How Bad Is Inflation Really?

by Dual Income No Kids on February 26, 2008 · 0 comments

This posting is on something that effects everyone, namely: inflation. Unlike large gifts of cash or lottery winnings, inflation is not really everybody’s favorite topics. Even though its unpleasant, dear reader, it does affect you!

What is inflation? Inflation is technically defined as the rate of the rise of prices of goods and services in a given economy over a specific period of time.

Why does it matter for your wallet? Two reasons. First, since inflation is defined as price erosion, a high rate of inflation will undermine your buying power. Just to illustrate this, lets say that on a given month inflation is 10%. At the start of the month, you’d pay a dollar for whatever you want to buy – say a 1/4 gallon of milk. At the end of the month you’d pay a $1.10 for the same amount of milk. That’s a problem because long term inflation can seriously undermine the value of your dollars. A second reason why it matters that the level of inflation is a benchmark that your investments have to beat. For example, if your CD or money market pays 3% annually, but inflation is at 4%, then your cash is loosing 1% of its value.

Aside from prices at the gas pump and at the drug store, the best way to examine inflation is statistically. The most commonly used indicator of inflation in the American economy is the Consumer Price Index (CPI). The CPI is essentially an average of the Bureau of Labor Statistics’ estimates of what the average Americans’ out of pocket expenses are. Its based on a basket of expenditures including housing, apparel, transportation, etc.
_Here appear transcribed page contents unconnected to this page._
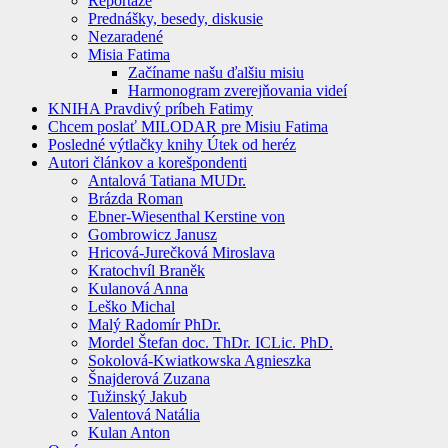
Reportáže
Prednášky, besedy, diskusie
Nezaradené
Misia Fatima
Začíname našu ďalšiu misiu
Harmonogram zverejňovania videí
KNIHA Pravdivý príbeh Fatimy
Chcem poslať MILODAR pre Misiu Fatima
Posledné výtlačky knihy Útek od heréz
Autori článkov a korešpondenti
Antalová Tatiana MUDr.
Brázda Roman
Ebner-Wiesenthal Kerstine von
Gombrowicz Janusz
Hricová-Jurečková Miroslava
Kratochvíl Braněk
Kulanová Anna
Leško Michal
Malý Radomír PhDr.
Mordel Štefan doc. ThDr. ICLic. PhD.
Sokolová-Kwiatkowska Agnieszka
Šnajderová Zuzana
Tužinský Jakub
Valentová Natália
Kulan Anton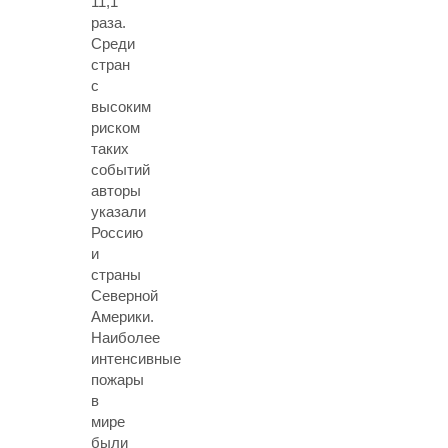
11,1
раза.
Среди
стран
с
высоким
риском
таких
событий
авторы
указали
Россию
и
страны
Северной
Америки.
Наиболее
интенсивные
пожары
в
мире
были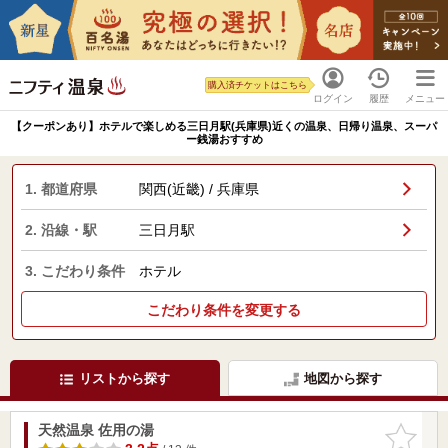
購入済チケットはこちら
ログイン
履歴
メニュー
【クーポンあり】ホテルで楽しめる三日月駅(兵庫県)近くの温泉、日帰り温泉、スーパ
ー銭湯おすすめ
1. 都道府県
関西(近畿) / 兵庫県
2. 沿線・駅
三日月駅
3. こだわり条件
ホテル
こだわり条件を変更する
リストから探す
地図から探す
天然温泉 佐用の湯
お気に入
りに追加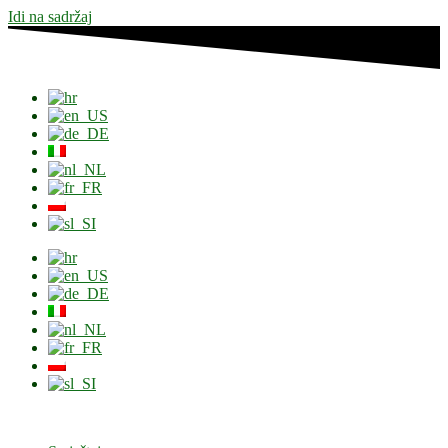
Idi na sadržaj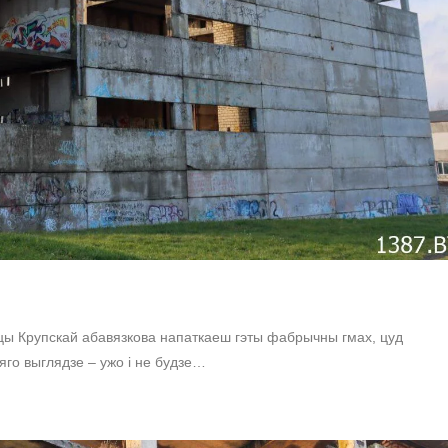
уліцы Крупскай абавязкова напаткаеш гэты фабрычны гмах, цуд
 яго выглядзе – ужо і не будзе…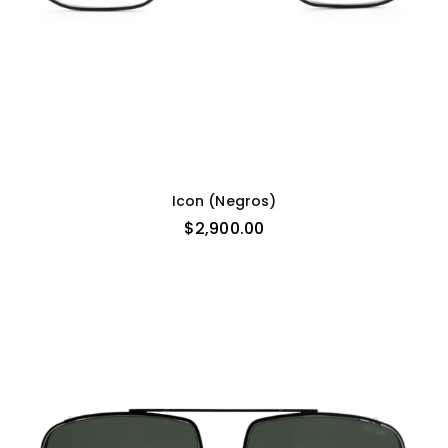
Icon (negros)
$
2,900.00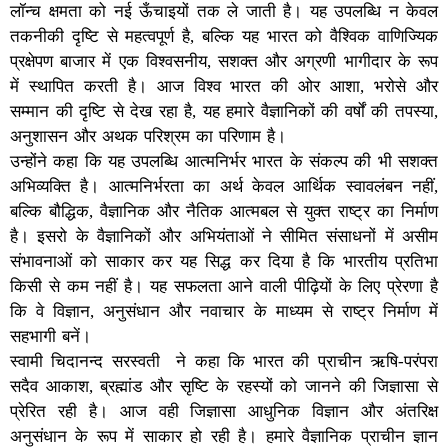
लॉन्च क्षमता को नई ऊँचाइयों तक ले जाती है। यह उपलब्धि न केवल
तकनीकी दृष्टि से महत्वपूर्ण है, बल्कि यह भारत को वैश्विक वाणिज्यिक
प्रक्षेपण बाजार में एक विश्वसनीय, सशक्त और अग्रणी भागीदार के रूप
में स्थापित करती है। आज विश्व भारत की ओर आशा, भरोसे और
सम्मान की दृष्टि से देख रहा है, यह हमारे वैज्ञानिकों की वर्षों की तपस्या,
अनुशासन और अथक परिश्रम का परिणाम है।
उन्होंने कहा कि यह उपलब्धि आत्मनिर्भर भारत के संकल्प की भी सशक्त
अभिव्यक्ति है। आत्मनिर्भरता का अर्थ केवल आर्थिक स्वावलंबन नहीं,
बल्कि बौद्धिक, वैज्ञानिक और नैतिक आत्मबल से युक्त राष्ट्र का निर्माण
है। इसरो के वैज्ञानिकों और अभियंताओं ने सीमित संसाधनों में असीम
संभावनाओं को साकार कर यह सिद्ध कर दिया है कि भारतीय प्रतिभा
किसी से कम नहीं है। यह सफलता आने वाली पीढ़ियों के लिए प्रेरणा है
कि वे विज्ञान, अनुसंधान और नवाचार के माध्यम से राष्ट्र निर्माण में
सहभागी बनें।
स्वामी चिदानन्द सरस्वती ने कहा कि भारत की प्राचीन ऋषि-परंपरा
सदैव आकाश, ब्रह्मांड और सृष्टि के रहस्यों को जानने की जिज्ञासा से
प्रेरित रही है। आज वही जिज्ञासा आधुनिक विज्ञान और अंतरिक्ष
अनुसंधान के रूप में साकार हो रही है। हमारे वैज्ञानिक प्राचीन ज्ञान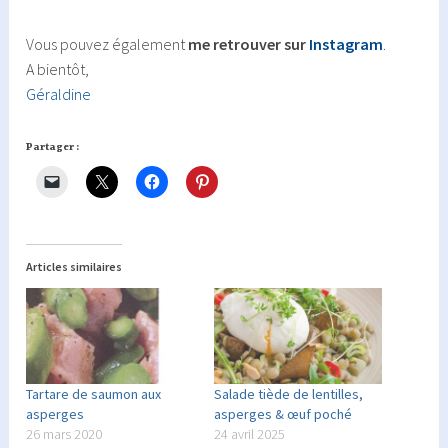
Vous pouvez également
me retrouver sur
Instagram
.
A bientôt,
Géraldine
Partager :
Articles similaires
Tartare de saumon aux
Salade tiède de lentilles,
asperges
asperges & œuf poché
26 mars 2020
24 avril 2025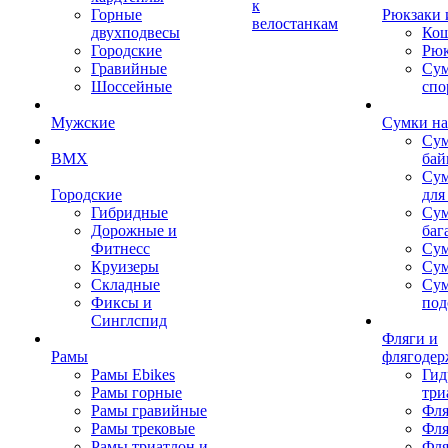
к
Горные
Рюкзаки 
велостанкам
двухподвесы
Кош
Городские
Рюк
Гравийные
Су
Шоссейные
спо
Мужские
Сумки на
Сум
BMX
бай
Сум
Городские
для
Гибридные
Сум
Дорожные и
баг
Фитнесс
Сум
Круизеры
Сум
Складные
Су
Фиксы и
под
Синглспид
Фляги и
Рамы
флягодер
Рамы Ebikes
Гид
Рамы горные
три
Рамы гравийные
Фля
Рамы трековые
Фля
Рамы триатлон и
Фля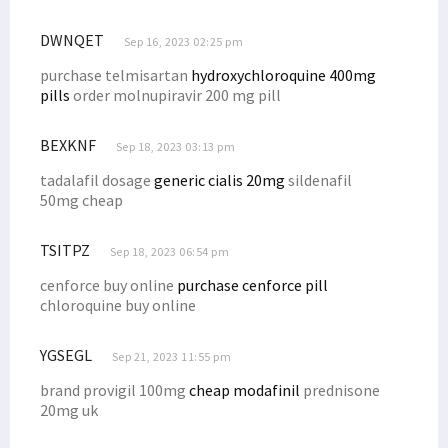
DWNQET
Sep 16, 2023 02:25 pm
purchase telmisartan
hydroxychloroquine 400mg
pills
order molnupiravir 200 mg pill
BEXKNF
Sep 18, 2023 03:13 pm
tadalafil dosage
generic cialis 20mg
sildenafil
50mg cheap
TSITPZ
Sep 18, 2023 06:54 pm
cenforce buy online
purchase cenforce pill
chloroquine buy online
YGSEGL
Sep 21, 2023 11:55 pm
brand provigil 100mg
cheap modafinil
prednisone
20mg uk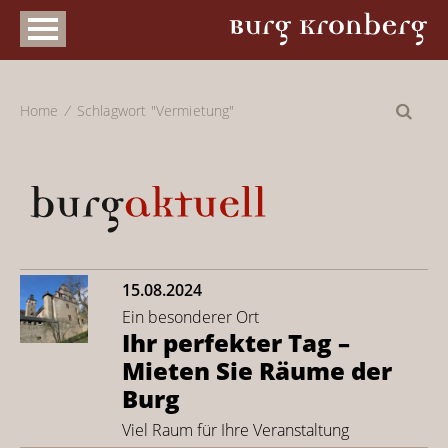
Home
Schlagwort "Vermietung"
15.08.2024
Ein besonderer Ort
Ihr perfekter Tag –
Mieten Sie Räume der
Burg
Viel Raum für Ihre Veranstaltung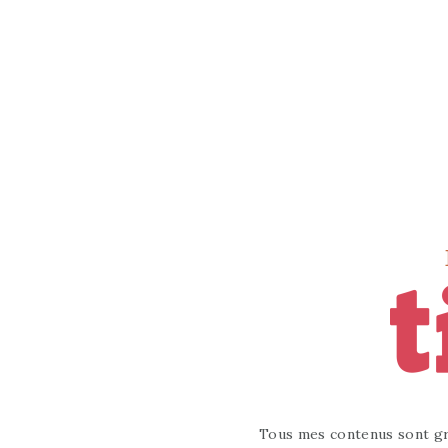
Tous mes contenus sont gr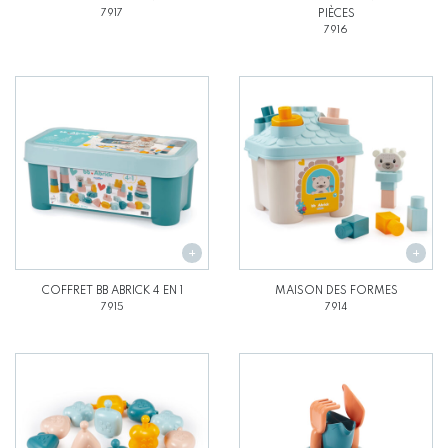
7917
PIÈCES
7916
COFFRET BB ABRICK 4 EN 1
MAISON DES FORMES
7915
7914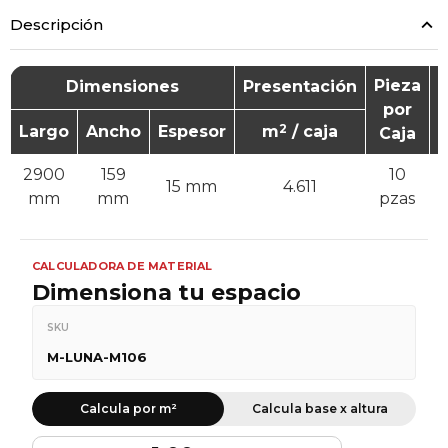
Descripción
Pieza
Dimensiones
Presentación
G
por
2
Largo
Ancho
Espesor
m
/ caja
Caja
2900
159
10
15 mm
4.611
mm
mm
pzas
CALCULADORA DE MATERIAL
Dimensiona tu espacio
SKU
M-LUNA-M106
Calcula por m²
Calcula base x altura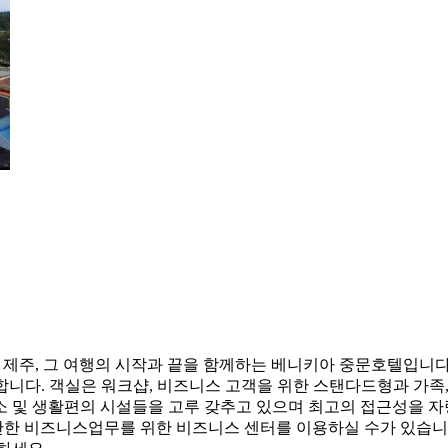
천혜의 자연을 품고있는 제주, 그 여행의 시작과 끝을 함께하는 베니키아 중
합니다. 객실은 워크샵, 비즈니스 고객을 위한 스탠다드형과 가족
 및 생활편의 시설들을 고루 갖추고 있으며 최고의 접근성을 자
한 비즈니스업무를 위한 비즈니스 센터를 이용하실 수가 있습니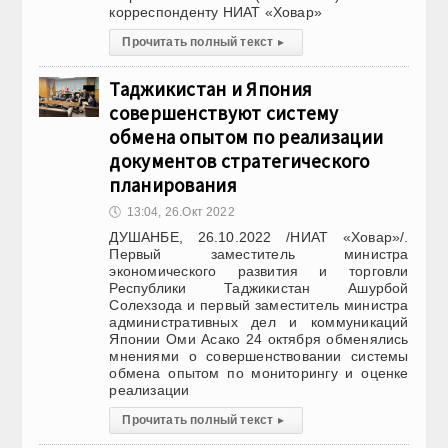
корреспонденту НИАТ «Ховар»
Прочитать полный текст
▸
Таджикистан и Япония
совершенствуют систему
обмена опытом по реализации
документов стратегического
планирования
🕔
13:04, 26.Окт 2022
ДУШАНБЕ, 26.10.2022 /НИАТ «Ховар»/.
Первый заместитель министра
экономического развития и торговли
Республики Таджикистан Ашурбой
Солехзода и первый заместитель министра
административных дел и коммуникаций
Японии Оми Асако 24 октября обменялись
мнениями о совершенствовании системы
обмена опытом по мониторингу и оценке
реализации
Прочитать полный текст
▸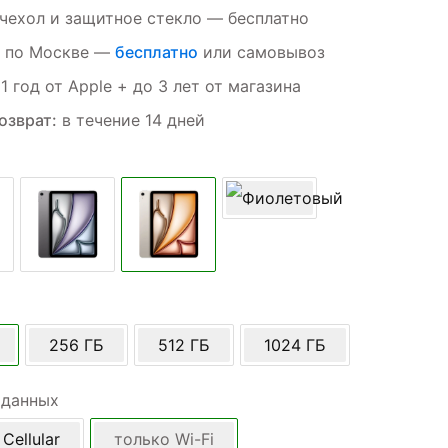
чехол и защитное стекло — бесплатно
по Москве —
бесплатно
или самовывоз
1 год от Apple + до 3 лет от магазина
озврат:
в течение 14 дней
256 ГБ
512 ГБ
1024 ГБ
 данных
 Cellular
только Wi-Fi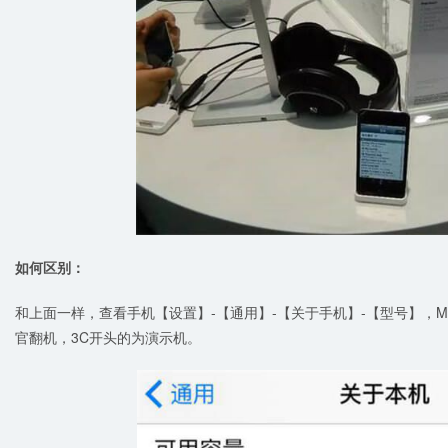
如何区别：
和上面一样，查看手机【设置】-【通用】-【关于手机】-【型号】，
官翻机，3C开头的为演示机。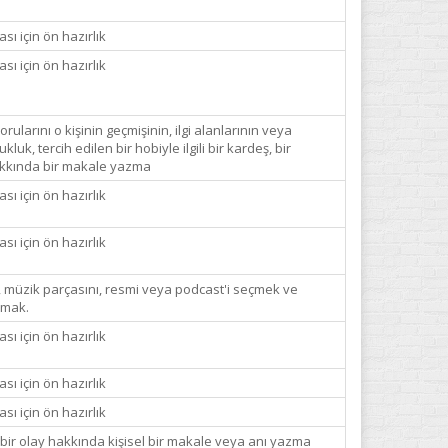
ı için ön hazırlık
ı için ön hazırlık
ularını o kişinin geçmişinin, ilgi alanlarının veya
uk, tercih edilen bir hobiyle ilgili bir kardeş, bir
hakkında bir makale yazma
ı için ön hazırlık
ı için ön hazırlık
i, müzik parçasını, resmi veya podcast'i seçmek ve
lamak.
ı için ön hazırlık
ı için ön hazırlık
ı için ön hazırlık
bir olay hakkında kişisel bir makale veya anı yazma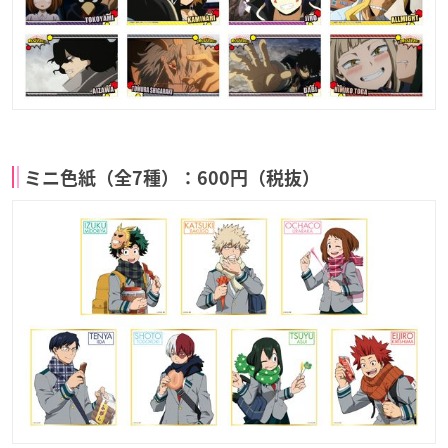
ミニ色紙（全7種）：600円（税抜）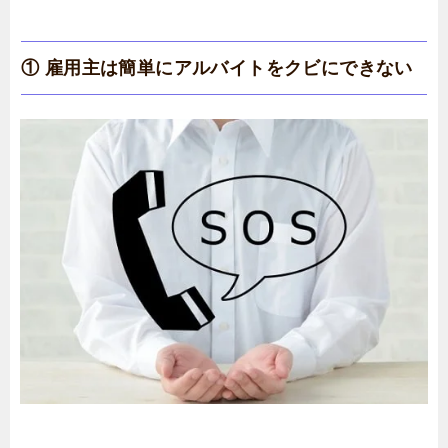
① 雇用主は簡単にアルバイトをクビにできない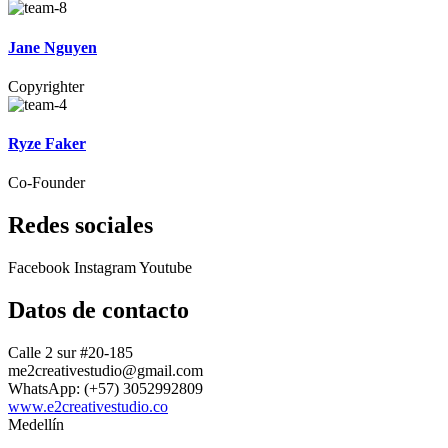
Jane Nguyen
Copyrighter
Ryze Faker
Co-Founder
Redes sociales
Facebook
Instagram
Youtube
Datos de contacto
Calle 2 sur #20-185
me2creativestudio@gmail.com
WhatsApp: (+57) 3052992809
www.e2creativestudio.co
Medellín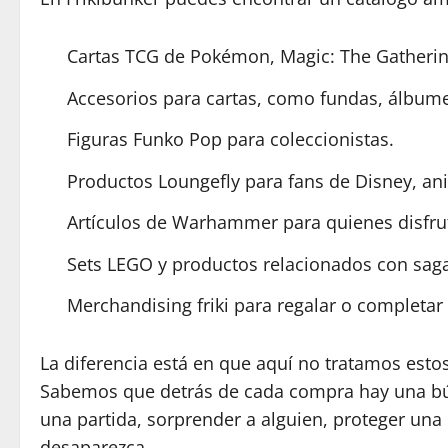
Cartas TCG de Pokémon, Magic: The Gathering
Accesorios para cartas, como fundas, álbumes
Figuras Funko Pop para coleccionistas.
Productos Loungefly para fans de Disney, anim
Artículos de Warhammer para quienes disfru
Sets LEGO y productos relacionados con saga
Merchandising friki para regalar o completar 
La diferencia está en que aquí no tratamos esto
Sabemos que detrás de cada compra hay una bú
una partida, sorprender a alguien, proteger una
desaparezca.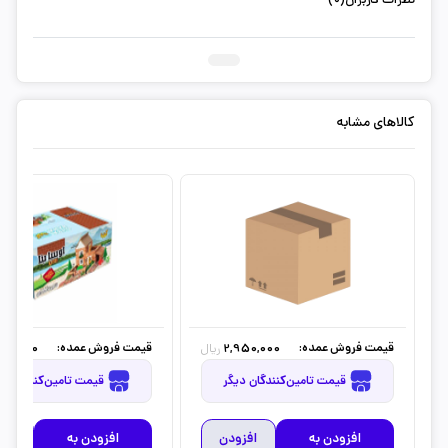
نظرات کاربران(0)
ثبت دیدگاه شما
کالاهای مشابه
قیمت فروش عمده:
قیمت فروش عمده:
00,000
2,950,000
ریال
قیمت تامین‌کنندگان دیگر
قیمت تامین‌کنندگان دیگر
افزودن به
افزودن
افزودن به
افز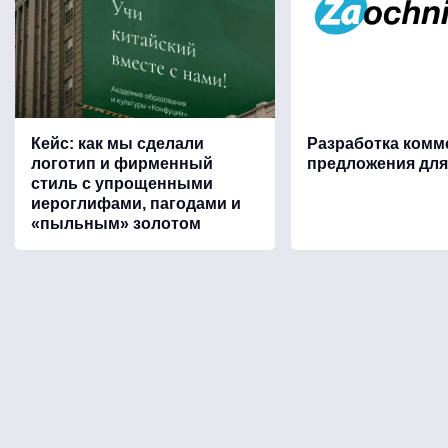
Кейс: как мы сделали
Разработка комм
логотип и фирменный
предложения для
стиль с упрощенными
иероглифами, пагодами и
«пыльным» золотом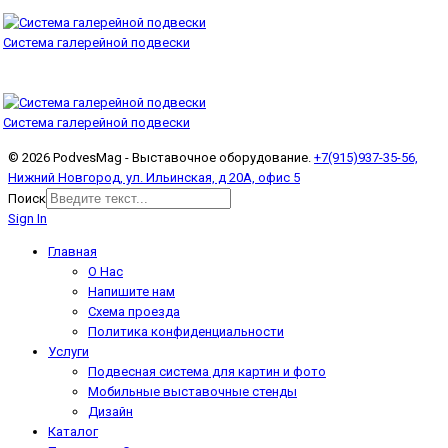
Система галерейной подвески
Система галерейной подвески
© 2026 PodvesMag - Выставочное оборудование.
+7(915)937-35-56,
Нижний Новгород, ул. Ильинская, д 20А, офис 5
Поиск
Sign In
Главная
О Нас
Напишите нам
Схема проезда
Политика конфиденциальности
Услуги
Подвесная система для картин и фото
Мобильные выставочные стенды
Дизайн
Каталог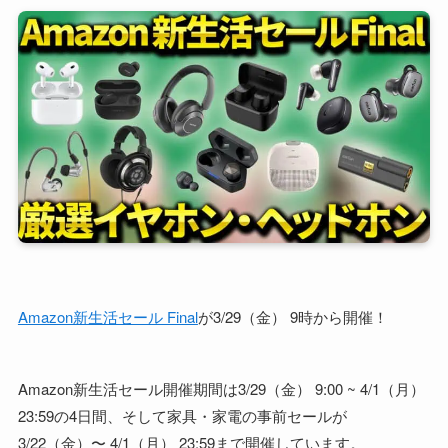
Amazon新生活セール Final
が3/29（金） 9時から開催！
Amazon新生活セール開催期間は3/29（金） 9:00 ~ 4/1（月）
23:59の4日間、そして家具・家電の事前セールが
3/22（金）〜 4/1（月） 23:59まで開催しています。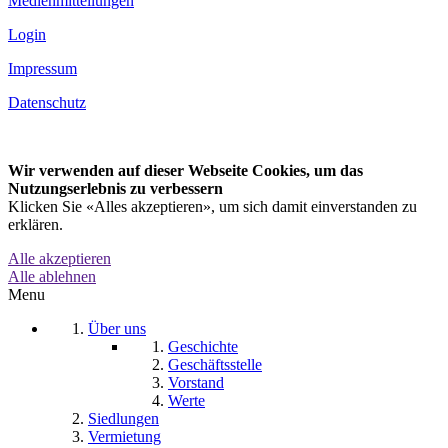
Medienmitteilungen
Login
Impressum
Datenschutz
Wir verwenden auf dieser Webseite Cookies, um das
Nutzungserlebnis zu verbessern
Klicken Sie «Alles akzeptieren», um sich damit einverstanden zu
erklären.
Alle akzeptieren
Alle ablehnen
Menu
Über uns
Geschichte
Geschäftsstelle
Vorstand
Werte
Siedlungen
Vermietung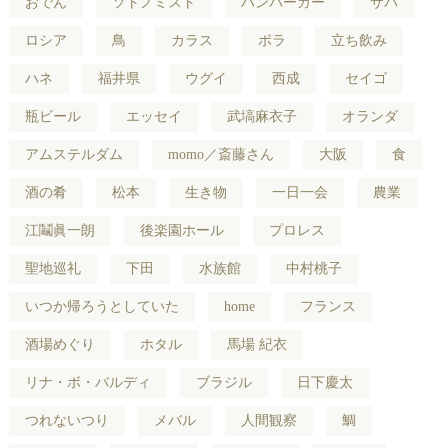
おでん
ソトノミスト
ハンバーガー
サバ
ロシア
鳥
カラス
ボラ
立ち飲み
ハネ
福井県
ウグイ
西成
セイゴ
瓶ビール
エッセイ
武塙麻衣子
オランダ
アムステルダム
momo／斎藤さん
大阪
食
酒の肴
松本
生き物
一日一会
農業
江鬮眞一朗
後楽園ホール
プロレス
聖地巡礼
下田
水族館
中村桃子
いつか帰ろうとしていた
home
フランス
酒場めぐり
ホタル
馬場 紀衣
リナ・ボ・バルディ
ブラジル
日下慶太
つれないつり
メバル
人間観察
鯛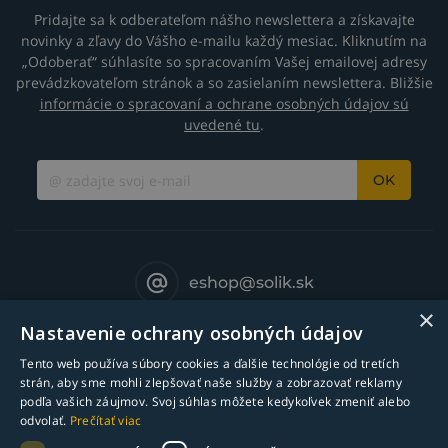
Pridajte sa k odberateľom nášho newslettera a získavajte
novinky a zľavy do Vášho e-mailu každý mesiac. Kliknutím na
„Odoberať“ súhlasíte so spracovaním Vašej emailovej adresy
prevádzkovateľom stránok a so zasielaním newslettera. Bližšie
informácie o spracovaní a ochrane osobných údajov sú
uvedené tu
.
OK
eshop@solik.sk
×
Nastavenie ochrany osobných údajov
Tento web používa súbory cookies a ďalšie technológie od tretích
strán, aby sme mohli zlepšovať naše služby a zobrazovať reklamy
podľa vašich záujmov. Svoj súhlas môžete kedykoľvek zmeniť alebo
odvolať.
Prečítať viac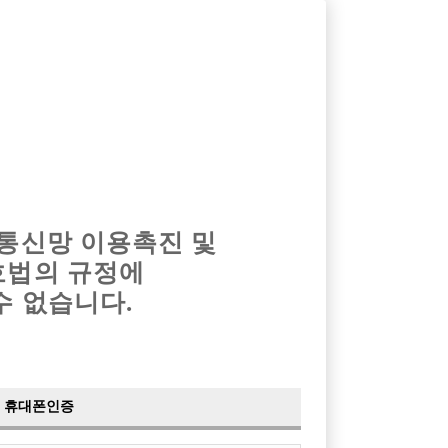
옴므알바
밤알바
회원가입
로그인
광고안내
이력서등록
마이페이지
 통신망 이용촉진 및
호법의 규정에
›
최신
공지사항
더보기
수 없습니다.
›
사이트 점검 안내
2024-05-16
›
이력서 열람 서비스 제공
2023-10-10
›
선수나라 일부 기능 업데이트
2023-09-14
›
선수나라 마지막 이벤트
2022-04-29
휴대폰인증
Now, to turn to the headline of this post: How bad is inflation really? The story is complicated, but its got at least two parts. According to historical official statistics, the annual CPI rate for the past two or three years is running at around 3%. But, there is some controversy around the CPI. How it is calculated has been criticized by some economists and some say the CPI is actually closer to around 7%. Not being an economist its difficult for me to say exactly, but my gut tells me inflation is probably a bit higher than 3%. This is based purely on my experiences and conversations I’ve had with people in DC so my views are not representative.

Since you’re interested in personal finance, I’d offer this final word of advice: Pay attention to the headlines. If your investments are seriously underperforming CPI numbers you might consider corrective action.